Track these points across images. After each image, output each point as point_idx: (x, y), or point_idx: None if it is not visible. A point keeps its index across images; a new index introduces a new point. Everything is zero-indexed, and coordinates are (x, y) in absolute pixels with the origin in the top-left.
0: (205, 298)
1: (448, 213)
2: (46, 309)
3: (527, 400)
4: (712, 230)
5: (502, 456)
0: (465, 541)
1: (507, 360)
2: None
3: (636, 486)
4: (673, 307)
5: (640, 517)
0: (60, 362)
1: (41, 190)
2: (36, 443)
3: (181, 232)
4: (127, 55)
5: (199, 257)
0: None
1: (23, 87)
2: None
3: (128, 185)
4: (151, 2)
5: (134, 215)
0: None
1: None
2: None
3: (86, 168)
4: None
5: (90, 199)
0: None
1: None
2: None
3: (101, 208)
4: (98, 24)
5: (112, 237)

--

### Given problem
Reproduce all of the records above word for word.

### Written solution
Track these points across images. After each image, output each point as point_idx: (x, y), or point_idx: None if it is not visible. A point keeps its index across images; a new index introduces a new point. Everything is zero-indexed, and coordinates are (x, y) in absolute pixels with the origin in the top-left.
0: (205, 298)
1: (448, 213)
2: (46, 309)
3: (527, 400)
4: (712, 230)
5: (502, 456)
0: (465, 541)
1: (507, 360)
2: None
3: (636, 486)
4: (673, 307)
5: (640, 517)
0: (60, 362)
1: (41, 190)
2: (36, 443)
3: (181, 232)
4: (127, 55)
5: (199, 257)
0: None
1: (23, 87)
2: None
3: (128, 185)
4: (151, 2)
5: (134, 215)
0: None
1: None
2: None
3: (86, 168)
4: None
5: (90, 199)
0: None
1: None
2: None
3: (101, 208)
4: (98, 24)
5: (112, 237)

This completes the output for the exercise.